Monday 13 June 2016

Travel broadens the mind ... if you can get through the red tape.


Leave or remain? That’s what we Brits are being asked to decide on, and very soon.

I’ve just finished applying for a Visa Waiver for my wife to visit her daughter & family in the USA. It’s called an ESTA and I could feel the will to leave sapping away as each page completed revealed another one to do. “They” wanted her name history, parental information, employment history, all current and previous passports, contact addresses and residential addresses. “They” declared that there was no guarantee of privacy before asking such questions as “have you ever been involved in genocide or drug dealing” (I felt like answering “yes, against flies and mosquitos” and “yes, I was a barman at Uni” but haven’t noticed a great sense of humour exhibited by homeland security) … and this is to waive the need for applying for a visa!

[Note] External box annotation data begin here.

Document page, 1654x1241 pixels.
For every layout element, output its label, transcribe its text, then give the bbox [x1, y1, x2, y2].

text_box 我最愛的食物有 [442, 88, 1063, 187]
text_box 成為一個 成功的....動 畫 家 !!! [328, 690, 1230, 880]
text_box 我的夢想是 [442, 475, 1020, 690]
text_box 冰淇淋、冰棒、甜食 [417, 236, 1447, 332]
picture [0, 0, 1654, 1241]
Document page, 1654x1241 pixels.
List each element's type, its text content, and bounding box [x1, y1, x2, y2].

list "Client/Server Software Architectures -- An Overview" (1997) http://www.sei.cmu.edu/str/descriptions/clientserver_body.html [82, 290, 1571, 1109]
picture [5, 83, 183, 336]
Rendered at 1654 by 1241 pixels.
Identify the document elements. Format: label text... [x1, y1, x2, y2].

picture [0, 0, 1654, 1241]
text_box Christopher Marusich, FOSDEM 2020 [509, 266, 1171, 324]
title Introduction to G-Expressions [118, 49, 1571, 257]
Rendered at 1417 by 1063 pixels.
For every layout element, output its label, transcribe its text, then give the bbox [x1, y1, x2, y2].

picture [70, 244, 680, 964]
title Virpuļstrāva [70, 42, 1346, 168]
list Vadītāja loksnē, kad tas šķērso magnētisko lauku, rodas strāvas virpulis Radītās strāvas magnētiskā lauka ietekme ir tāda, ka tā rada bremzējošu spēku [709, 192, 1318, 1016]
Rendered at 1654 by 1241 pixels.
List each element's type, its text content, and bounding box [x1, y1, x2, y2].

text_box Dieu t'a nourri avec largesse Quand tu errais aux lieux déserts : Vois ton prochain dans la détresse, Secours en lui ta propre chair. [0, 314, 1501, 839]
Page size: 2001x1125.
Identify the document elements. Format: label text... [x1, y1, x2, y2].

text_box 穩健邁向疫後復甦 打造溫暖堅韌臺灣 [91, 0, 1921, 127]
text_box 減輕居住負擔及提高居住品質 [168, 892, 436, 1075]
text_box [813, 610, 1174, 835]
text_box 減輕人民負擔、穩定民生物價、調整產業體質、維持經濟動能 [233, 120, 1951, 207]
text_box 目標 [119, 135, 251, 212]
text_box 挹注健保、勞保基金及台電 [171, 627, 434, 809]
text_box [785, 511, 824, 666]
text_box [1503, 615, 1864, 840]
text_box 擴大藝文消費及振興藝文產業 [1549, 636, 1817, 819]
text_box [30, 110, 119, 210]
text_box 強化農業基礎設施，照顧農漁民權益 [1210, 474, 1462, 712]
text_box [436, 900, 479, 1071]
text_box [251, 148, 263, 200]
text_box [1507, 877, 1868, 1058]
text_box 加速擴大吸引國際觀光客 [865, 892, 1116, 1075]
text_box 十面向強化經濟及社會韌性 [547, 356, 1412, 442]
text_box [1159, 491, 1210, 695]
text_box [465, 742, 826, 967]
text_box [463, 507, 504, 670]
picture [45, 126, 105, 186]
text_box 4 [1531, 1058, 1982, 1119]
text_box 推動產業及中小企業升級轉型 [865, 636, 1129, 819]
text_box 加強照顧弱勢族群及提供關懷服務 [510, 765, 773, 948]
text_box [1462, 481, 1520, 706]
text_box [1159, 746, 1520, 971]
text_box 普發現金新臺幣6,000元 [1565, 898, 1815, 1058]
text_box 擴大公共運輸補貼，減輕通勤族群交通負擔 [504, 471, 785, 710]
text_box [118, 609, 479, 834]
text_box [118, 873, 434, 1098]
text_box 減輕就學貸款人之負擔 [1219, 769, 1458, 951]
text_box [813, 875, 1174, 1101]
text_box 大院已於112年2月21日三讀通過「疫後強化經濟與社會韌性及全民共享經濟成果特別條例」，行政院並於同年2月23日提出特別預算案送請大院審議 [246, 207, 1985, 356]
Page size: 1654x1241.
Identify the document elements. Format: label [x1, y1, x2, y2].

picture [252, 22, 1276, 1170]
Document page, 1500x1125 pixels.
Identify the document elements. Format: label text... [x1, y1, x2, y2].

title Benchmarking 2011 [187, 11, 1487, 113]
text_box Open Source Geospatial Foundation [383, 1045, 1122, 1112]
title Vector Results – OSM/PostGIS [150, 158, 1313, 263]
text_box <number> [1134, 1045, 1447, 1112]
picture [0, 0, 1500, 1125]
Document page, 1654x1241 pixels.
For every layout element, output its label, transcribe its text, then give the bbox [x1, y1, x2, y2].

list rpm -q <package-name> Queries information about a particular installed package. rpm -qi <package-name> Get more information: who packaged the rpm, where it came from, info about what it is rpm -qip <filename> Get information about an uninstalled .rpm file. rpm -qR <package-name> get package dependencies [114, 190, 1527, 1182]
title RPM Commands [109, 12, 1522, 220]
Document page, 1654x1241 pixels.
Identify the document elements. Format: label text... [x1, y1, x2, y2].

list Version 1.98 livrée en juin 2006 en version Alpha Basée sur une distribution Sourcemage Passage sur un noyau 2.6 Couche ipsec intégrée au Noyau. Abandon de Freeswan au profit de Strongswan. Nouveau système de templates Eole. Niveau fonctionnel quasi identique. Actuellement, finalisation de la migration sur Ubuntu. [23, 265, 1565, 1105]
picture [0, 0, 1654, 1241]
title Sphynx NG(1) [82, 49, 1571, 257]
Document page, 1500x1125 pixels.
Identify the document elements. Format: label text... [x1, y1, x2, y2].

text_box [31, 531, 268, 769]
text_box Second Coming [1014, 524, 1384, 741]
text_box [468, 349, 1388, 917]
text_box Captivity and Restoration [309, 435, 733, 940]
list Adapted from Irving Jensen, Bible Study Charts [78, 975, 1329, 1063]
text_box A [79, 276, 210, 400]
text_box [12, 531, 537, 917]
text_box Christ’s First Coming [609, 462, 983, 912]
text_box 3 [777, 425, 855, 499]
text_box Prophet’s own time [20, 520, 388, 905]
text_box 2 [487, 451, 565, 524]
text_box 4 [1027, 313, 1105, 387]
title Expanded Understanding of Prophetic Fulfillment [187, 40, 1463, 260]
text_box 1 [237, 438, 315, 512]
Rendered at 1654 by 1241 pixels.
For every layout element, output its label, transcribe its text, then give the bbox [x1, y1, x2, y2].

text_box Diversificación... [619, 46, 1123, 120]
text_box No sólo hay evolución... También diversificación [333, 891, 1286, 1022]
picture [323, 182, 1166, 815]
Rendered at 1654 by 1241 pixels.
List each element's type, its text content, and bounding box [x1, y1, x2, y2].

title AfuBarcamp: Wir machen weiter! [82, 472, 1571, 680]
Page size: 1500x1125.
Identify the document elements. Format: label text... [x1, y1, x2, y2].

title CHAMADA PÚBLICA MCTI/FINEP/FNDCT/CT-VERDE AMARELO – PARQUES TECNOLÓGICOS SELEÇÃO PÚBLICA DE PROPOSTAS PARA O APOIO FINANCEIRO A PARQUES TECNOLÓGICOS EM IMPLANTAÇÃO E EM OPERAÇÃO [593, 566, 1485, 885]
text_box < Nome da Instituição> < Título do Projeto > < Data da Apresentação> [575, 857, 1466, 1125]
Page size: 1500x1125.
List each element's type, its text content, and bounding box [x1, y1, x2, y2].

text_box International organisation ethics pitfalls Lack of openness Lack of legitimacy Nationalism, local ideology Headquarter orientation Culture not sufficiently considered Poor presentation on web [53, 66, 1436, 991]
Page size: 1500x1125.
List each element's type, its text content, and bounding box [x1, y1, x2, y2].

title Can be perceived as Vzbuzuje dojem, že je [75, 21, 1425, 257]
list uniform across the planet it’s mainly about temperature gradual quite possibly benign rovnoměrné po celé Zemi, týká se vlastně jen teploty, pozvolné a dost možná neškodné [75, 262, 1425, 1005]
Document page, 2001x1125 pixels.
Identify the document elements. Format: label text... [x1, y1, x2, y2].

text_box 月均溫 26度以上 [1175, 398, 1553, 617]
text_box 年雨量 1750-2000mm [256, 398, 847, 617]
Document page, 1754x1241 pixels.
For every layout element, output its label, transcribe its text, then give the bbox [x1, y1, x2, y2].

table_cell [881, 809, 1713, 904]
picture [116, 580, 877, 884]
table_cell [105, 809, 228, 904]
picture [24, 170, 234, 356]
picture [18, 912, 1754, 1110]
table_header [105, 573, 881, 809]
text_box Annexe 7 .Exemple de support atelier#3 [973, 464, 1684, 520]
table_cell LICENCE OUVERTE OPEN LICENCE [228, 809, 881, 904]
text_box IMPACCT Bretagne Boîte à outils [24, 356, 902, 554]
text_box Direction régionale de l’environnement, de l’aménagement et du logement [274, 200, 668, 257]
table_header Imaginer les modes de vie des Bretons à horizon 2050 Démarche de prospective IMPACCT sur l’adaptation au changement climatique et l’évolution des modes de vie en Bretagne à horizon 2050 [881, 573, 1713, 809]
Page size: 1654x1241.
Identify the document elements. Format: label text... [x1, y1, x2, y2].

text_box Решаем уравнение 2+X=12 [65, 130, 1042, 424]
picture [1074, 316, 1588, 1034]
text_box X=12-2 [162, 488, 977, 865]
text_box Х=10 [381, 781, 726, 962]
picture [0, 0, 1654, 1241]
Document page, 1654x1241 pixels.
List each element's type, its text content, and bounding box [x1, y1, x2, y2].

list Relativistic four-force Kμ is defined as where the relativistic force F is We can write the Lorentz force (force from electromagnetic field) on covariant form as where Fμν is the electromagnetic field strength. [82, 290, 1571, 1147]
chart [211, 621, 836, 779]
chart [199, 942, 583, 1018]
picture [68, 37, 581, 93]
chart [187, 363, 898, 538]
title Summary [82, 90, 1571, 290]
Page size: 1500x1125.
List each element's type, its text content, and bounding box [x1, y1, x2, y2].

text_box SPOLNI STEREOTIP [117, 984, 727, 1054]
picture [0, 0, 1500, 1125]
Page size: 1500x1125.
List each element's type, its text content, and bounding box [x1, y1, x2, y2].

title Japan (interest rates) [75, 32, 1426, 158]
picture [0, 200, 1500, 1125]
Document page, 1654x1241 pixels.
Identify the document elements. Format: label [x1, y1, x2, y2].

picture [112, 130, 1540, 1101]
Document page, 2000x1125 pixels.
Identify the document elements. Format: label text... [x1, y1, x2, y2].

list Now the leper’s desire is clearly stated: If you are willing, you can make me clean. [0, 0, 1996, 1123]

We’ve forgotten that travelling around Europe has become so much simpler and less bureaucratic with the EU. Show your passport and that’s it. But if we leave? At the end of my first year at University, I travelled a little in Europe. France (Paris), Spain (Barcelona) and Germany (Kaiserslautern) were all on the itinerary. Spain was not then part of the EU. French trains could not run on Spanish rails, and vice versa, as the gauge, (the distance between the two rails), was different in the two countries. Crossing the border between Spain and France took a good two hours.  We had to leave the train from Barcelona just before Perpignan, take our bags and passports through to French customs. Finally, when all passengers had gone through, we boarded another train and got on our way to Paris. Years later I took the same trip and on that second trip, I boarded a TGV at Barcelona Sants station, crossed the border without stopping, alighted at Gare de Lyon and walked straight to the Metro. Spain had joined the EU, so passport, customs, and border checks had been made redundant and Spain had at long last allowed standard gauge to be used for high-speed international trains – originally they’d built railways with a different gauge “to make it more difficult for French invaders to use the railways”.

As for health, no worries now as EU members have to offer reciprocal services. Something we would lose if we left the EU.

I want Britain to remain in Europe because I don’t want to waste hours and even days of my life filling in forms just to go on holiday or make a business trip. More, I’m sure there are better ways for my personal holiday and business travel budgets to be spent than paying for people to make travelling longer, more costly and more difficult.